Дантес весело рассмеялся.

– Но вы слишком много занимаетесь этим незначительным господином, граф! – сказал он. – Я предпочел бы заняться его женой… Не говоря уже о ее красоте, одно это экзотическое имя ее меня с ума сводит… На-та-ша… – со вкусом произнес он. – Прелесть?.. Так и тает…

Кавалергардская форма чрезвычайно шла к нему. И, хотя в этом красивом лице и было что-то неуловимо-наглое, что отталкивало людей чутких, женщины сходили от него с ума. На руке он демонстративно носил перстень с изображением Генриха V, внука Карла X, которого недавно французы спихнули с престола. Глуп он как будто не был, но совершенно наверное не был и умен и, во всяком случае, был невежествен и узок. В последнее время он стал учиться русскому языку, но и тут ни усердия, ни успехов не обнаружил: в салонах русский язык был не нужен, а со сволочью он и разговаривать не желает. И все ограничилось лишь несколькими неприличностями и ругательствами, которые он хорошо заучил и которыми смешил холостые компании.

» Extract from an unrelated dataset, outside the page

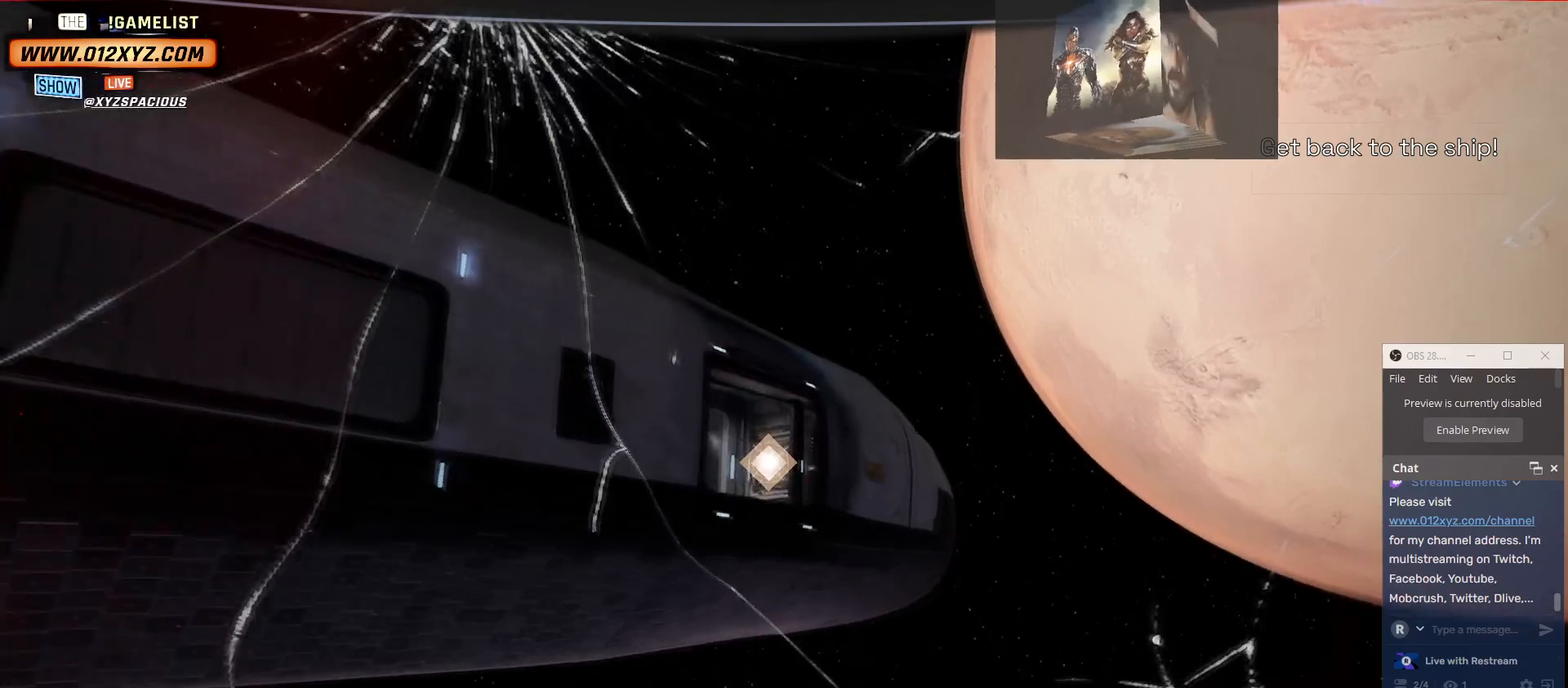
{"keys": ["shift", "w"], "mouse": [], "events": []}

– Да, его супруга женщина hors concours…[85] – сказал граф. – Но не угодно ли посмотреть на madame de Хитрово: как она пред ним млеет!..

– Но ей пятьдесят! – засмеялся Дантес.

– Это ничего не значит… Раз сердце молодо…

Элиза Хитрово, мать прекрасной Долли, очень молодилась и все никак не могла досыта налюбоваться своими белыми и полными плечами, которые она безбожно оголяла. Ее в свете так и звали Лизой голенькой. По рукам ходила эпиграмма, которую приписывали, как и все, Пушкину:

Лиза в городе жила С дочкой Долинькой, Лиза в городе слыла Лизой голенькой… У австрийского посла Ныне Лиза en gala, Не по-прежнему мила, Но по-прежнему гола…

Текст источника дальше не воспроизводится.